TASKS TO PERFORM:
(a) Copy verbatim the passage on ambush versus grappling fighting, from "I see it as" up to and including "beside the point).".
(b) Write the next part of the passage on crocodile and Komodo dragon fighting tactics, picking up after its final sentence.

In the contest we usually talk about the big ambush chomp and wait while the opponent bleeds out technique is essentially not on the table. So talking about the mass of the animals conquered with that technique and noting they're bigger better animals than what crocs take with their direct engaged grappling technique, is kind of glossing over the fact we are expecting a direct engaged grappling fight here.
I see it as very similar to noting a Komodo dragon can kill buffalo and then acting like this means the komodo dragon is at that level of direct engaged fighting prowess. Really conveniently ignoring it doesn't actually monster down buffalo with it's power and ability in engaged close quarter combat. It uses tactics and plays a prolonged chess game with the buffalo. Very cool, but doesn't translate to it's fighting ability in an ava scenario (actually it's not cool, in the komodo dragon's case IMO. I think it's weak and lame what they do, but beside the point).

DATASET EXTRACT:
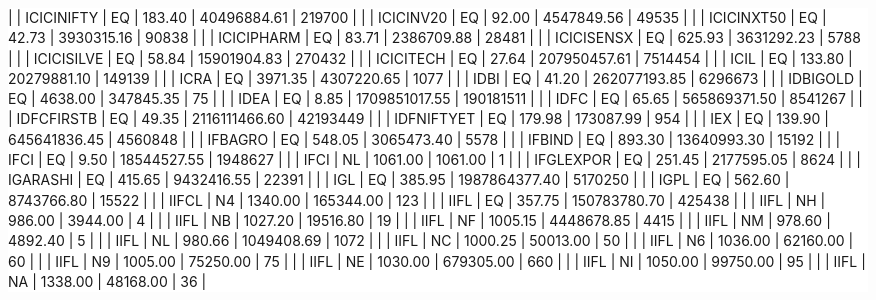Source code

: |  | ICICINIFTY | EQ | 183.40 | 40496884.61 | 219700 |
|  | ICICINV20 | EQ | 92.00 | 4547849.56 | 49535 |
|  | ICICINXT50 | EQ | 42.73 | 3930315.16 | 90838 |
|  | ICICIPHARM | EQ | 83.71 | 2386709.88 | 28481 |
|  | ICICISENSX | EQ | 625.93 | 3631292.23 | 5788 |
|  | ICICISILVE | EQ | 58.84 | 15901904.83 | 270432 |
|  | ICICITECH | EQ | 27.64 | 207950457.61 | 7514454 |
|  | ICIL | EQ | 133.80 | 20279881.10 | 149139 |
|  | ICRA | EQ | 3971.35 | 4307220.65 | 1077 |
|  | IDBI | EQ | 41.20 | 262077193.85 | 6296673 |
|  | IDBIGOLD | EQ | 4638.00 | 347845.35 | 75 |
|  | IDEA | EQ | 8.85 | 1709851017.55 | 190181511 |
|  | IDFC | EQ | 65.65 | 565869371.50 | 8541267 |
|  | IDFCFIRSTB | EQ | 49.35 | 2116111466.60 | 42193449 |
|  | IDFNIFTYET | EQ | 179.98 | 173087.99 | 954 |
|  | IEX | EQ | 139.90 | 645641836.45 | 4560848 |
|  | IFBAGRO | EQ | 548.05 | 3065473.40 | 5578 |
|  | IFBIND | EQ | 893.30 | 13640993.30 | 15192 |
|  | IFCI | EQ | 9.50 | 18544527.55 | 1948627 |
|  | IFCI | NL | 1061.00 | 1061.00 | 1 |
|  | IFGLEXPOR | EQ | 251.45 | 2177595.05 | 8624 |
|  | IGARASHI | EQ | 415.65 | 9432416.55 | 22391 |
|  | IGL | EQ | 385.95 | 1987864377.40 | 5170250 |
|  | IGPL | EQ | 562.60 | 8743766.80 | 15522 |
|  | IIFCL | N4 | 1340.00 | 165344.00 | 123 |
|  | IIFL | EQ | 357.75 | 150783780.70 | 425438 |
|  | IIFL | NH | 986.00 | 3944.00 | 4 |
|  | IIFL | NB | 1027.20 | 19516.80 | 19 |
|  | IIFL | NF | 1005.15 | 4448678.85 | 4415 |
|  | IIFL | NM | 978.60 | 4892.40 | 5 |
|  | IIFL | NL | 980.66 | 1049408.69 | 1072 |
|  | IIFL | NC | 1000.25 | 50013.00 | 50 |
|  | IIFL | N6 | 1036.00 | 62160.00 | 60 |
|  | IIFL | N9 | 1005.00 | 75250.00 | 75 |
|  | IIFL | NE | 1030.00 | 679305.00 | 660 |
|  | IIFL | NI | 1050.00 | 99750.00 | 95 |
|  | IIFL | NA | 1338.00 | 48168.00 | 36 |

OUTPUTS FOR THE TASKS:
(a)
I see it as very similar to noting a Komodo dragon can kill buffalo and then acting like this means the komodo dragon is at that level of direct engaged fighting prowess. Really conveniently ignoring it doesn't actually monster down buffalo with it's power and ability in engaged close quarter combat. It uses tactics and plays a prolonged chess game with the buffalo. Very cool, but doesn't translate to it's fighting ability in an ava scenario (actually it's not cool, in the komodo dragon's case IMO. I think it's weak and lame what they do, but beside the point).

(b)
Shark might be over croc anyway, I'm just saying the whale feats are not evidence of that, they have to be scratched. Any "hit and run and wait" feats do. Unless we change the contest.
"put a shark and a croc in a bay that is 3 square miles in size, with deep zones and shallow reefs and various caves and other forms of coverage, they have 48 hours to try and hunt eachother down and emerge victorious"
^ then, in this survivor style contest, absolutely. The Whale tail bloodletting feats are excellent evidence for the shark.\
Maybe we should have been doing contests like that all along, but no, we've been doing "pit fight" equivalent contests. Face to face, go at it fights.